Todavía en el 730, la querella iconoclasta provoca graves persecuciones, ahora contra los iconos (imágenes). La crisis dura más de un siglo, los iconoclastas niegan que uno pueda representar hechos sobrenaturales.
San Germán de Constantinopla, san Andrés de Creta, san Juan Damasceno, aún arriesgando su vida, toman la defensa de los iconos en nombre del misterio de la Encarnación: negar que Cristo pueda ser pintado significa negar que tuvo una naturaleza física y que el Hijo de Dios haya sido realmente el Hijo de María. Es negar que Dios haya verdaderamente visitado nuestra historia y que se haya unido a nuestra humanidad para comunicarle su condición divina.
El segundo Concilio de Nicea reunido para cerrar el debate concluyó que es completamente lícito pintar y venerar a los iconos en honor a la Encarnación del Verbo de Dios, haciendo al mismo tiempo distinción entre la adoración debida Dios y la veneración hecha a las imágenes.
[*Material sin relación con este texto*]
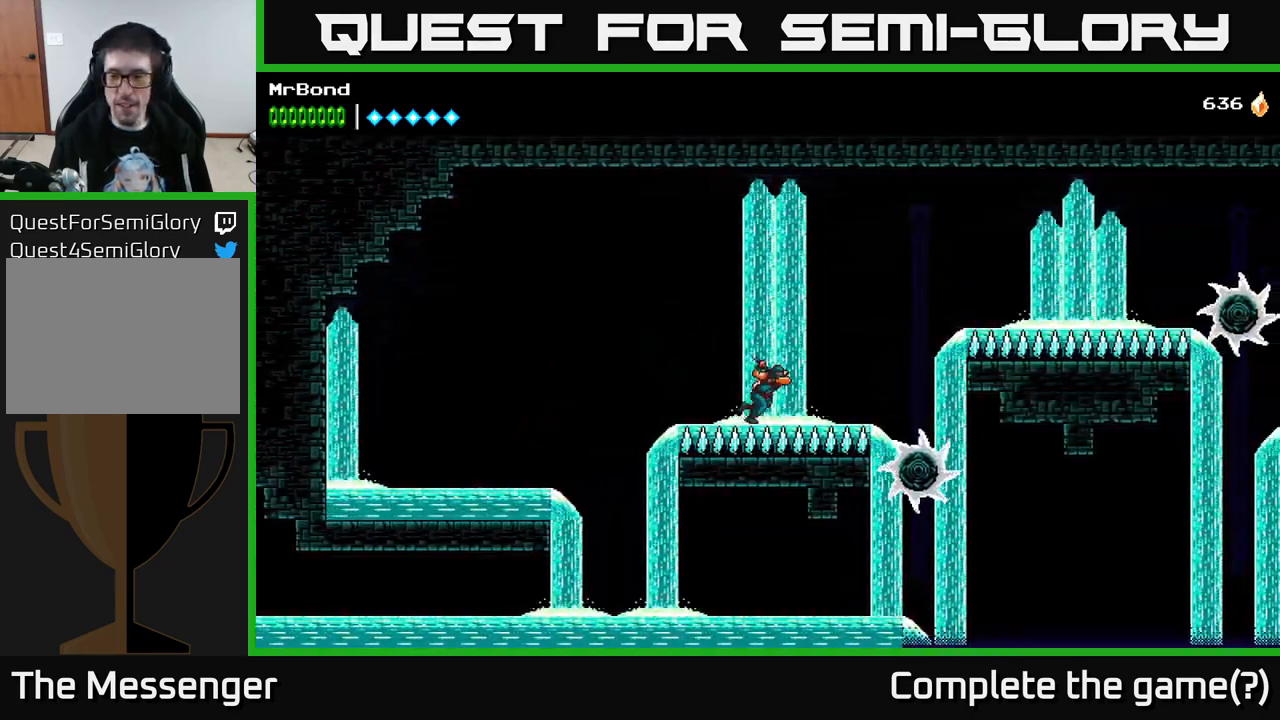
{"buttons": ["A", "R2", "DPAD_RIGHT"], "right_stick": "center", "events": [[234, "A", "down"]]}
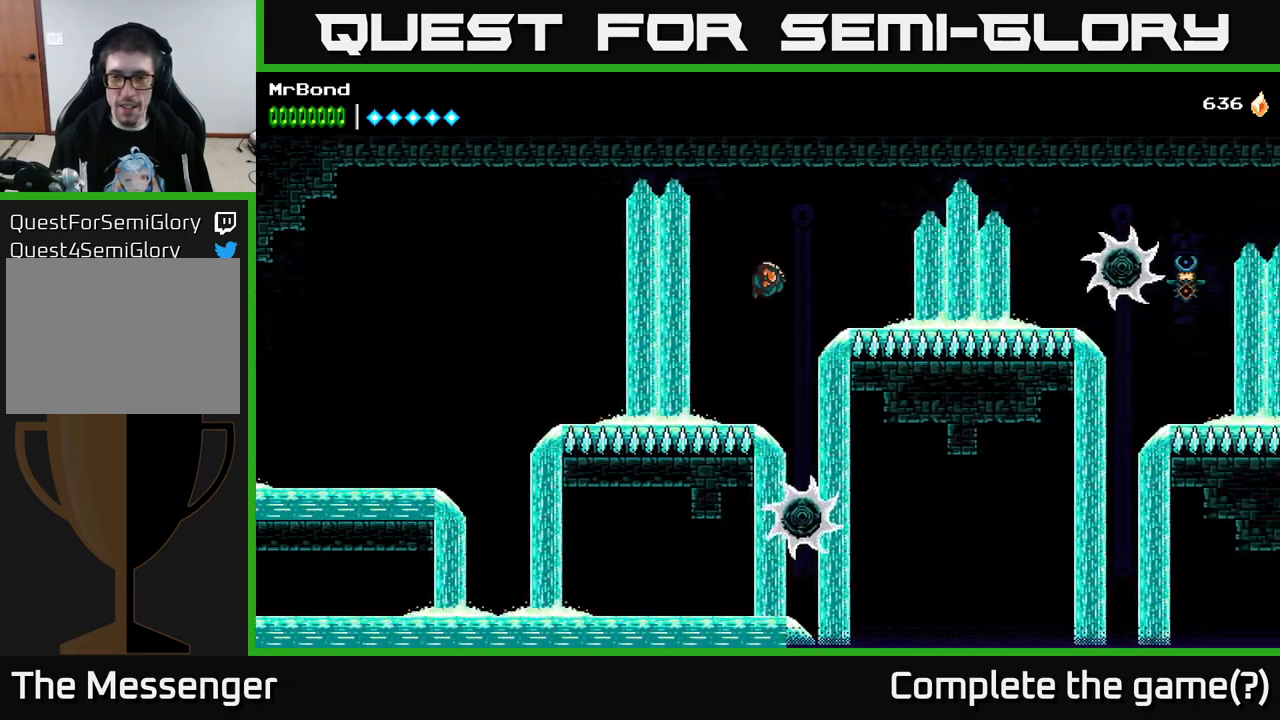
{"buttons": ["R2", "DPAD_RIGHT"], "right_stick": "center", "events": [[250, "A", "up"]]}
Sin embargo, después del Séptimo Concilio ecuménico del 787, las persecuciones continuaron y Teodoro el estilita, gran reformador del monaquismo, fue un nuevo mártir.
Finalmente la crisis se termina, y en 843 la ortodoxia triunfa: podemos adorar a Cristo venerando sus imágenes, así igualmente las de María y de los santos y los anatemas condenan firmemente a aquellos que se niegan a hacerlo.